Le volume d’articles se poursuit avec une étude des représentations de la mise à mort de
Vālī par Rāma, un épisode de l’épopée du Rāmāyaṇa aussi populaire dans l’art que dans
la littérature. Il s’achève par l’identification d’un très beau panneau sculpté dans la niche
axiale supérieure sur la façade ouest du temple de Lakṣmaṇa à Khajuraho, longtemps
resté énigmatique et que Mme Devangana Desai a brillamment reconnu, à partir de rares
sources textuelles, le Nārāyaṇīya du Mahābhārata, etc., comme la représentation de
Nārāyaṇa adoré par les résidents du Śvetadvīpa, un monde où il n’est pas visible aux
hommes. Cela confirme que ce temple dédié à Vaikuṇṭha relève des Tantra-s du
Pañcarātra. Les écoles tantriques ont coutume d’interdire la divulgation de la doctrine et
des rites. Une image du dieu portant l’index devant ses lèvres traduit cette
recommandation du silence pour garder le secret.

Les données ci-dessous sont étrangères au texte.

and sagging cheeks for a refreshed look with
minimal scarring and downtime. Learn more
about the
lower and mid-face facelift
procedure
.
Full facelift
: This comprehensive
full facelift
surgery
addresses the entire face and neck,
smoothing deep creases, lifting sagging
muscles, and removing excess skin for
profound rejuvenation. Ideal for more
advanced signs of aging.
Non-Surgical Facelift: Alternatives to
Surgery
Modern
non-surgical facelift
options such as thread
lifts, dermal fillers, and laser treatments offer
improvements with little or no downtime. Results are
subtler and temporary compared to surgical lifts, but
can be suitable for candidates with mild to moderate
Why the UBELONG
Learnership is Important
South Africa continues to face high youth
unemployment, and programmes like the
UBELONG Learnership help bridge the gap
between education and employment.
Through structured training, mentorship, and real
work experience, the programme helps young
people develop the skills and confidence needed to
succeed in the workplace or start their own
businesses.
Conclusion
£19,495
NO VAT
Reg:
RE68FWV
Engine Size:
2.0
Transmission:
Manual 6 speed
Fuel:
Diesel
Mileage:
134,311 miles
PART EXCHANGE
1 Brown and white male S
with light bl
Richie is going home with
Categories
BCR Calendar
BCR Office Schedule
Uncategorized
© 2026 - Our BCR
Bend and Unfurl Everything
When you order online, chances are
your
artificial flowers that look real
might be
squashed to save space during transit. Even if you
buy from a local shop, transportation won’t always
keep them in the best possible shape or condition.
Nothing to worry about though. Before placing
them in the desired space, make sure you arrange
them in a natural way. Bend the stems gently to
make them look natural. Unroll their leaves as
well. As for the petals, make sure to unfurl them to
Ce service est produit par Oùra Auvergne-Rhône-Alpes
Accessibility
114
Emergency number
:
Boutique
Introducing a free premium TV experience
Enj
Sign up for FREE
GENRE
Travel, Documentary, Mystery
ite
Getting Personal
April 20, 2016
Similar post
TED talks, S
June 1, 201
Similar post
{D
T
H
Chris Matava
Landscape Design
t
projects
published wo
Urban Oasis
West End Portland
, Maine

L’érudition en matière d’histoire de l’art indien de Mme Devangana Desai apparait sans
limites, que ce soit dans les œuvres d’art, dans les sources textuelles ou les ouvrages
secondaires. Elle semble avoir tout vu, tout lu. On apprécie ses capacités d’observation,
d’analyse et de synthèse. Ce volume d’articles est un livre de science et aussi un livre
d’art. Car il est entièrement illustré de photographies en noir et blanc d’une bonne
qualité. Muni d’un glossaire, d’une longue bibliographie toujours proche du sujet, d’un
index, réunissant un faisceau d’articles quelquefois difficiles à trouver, ce volume vient
heureusement accompagner l’autre grand ouvrage qu’elle a consacré à l’imagerie
religieuse de Khajuraho (Mumbai, 1996) et permet de mesurer les grands progrès
accomplis en histoire de l’art de l’Inde durant les cinquante dernières années.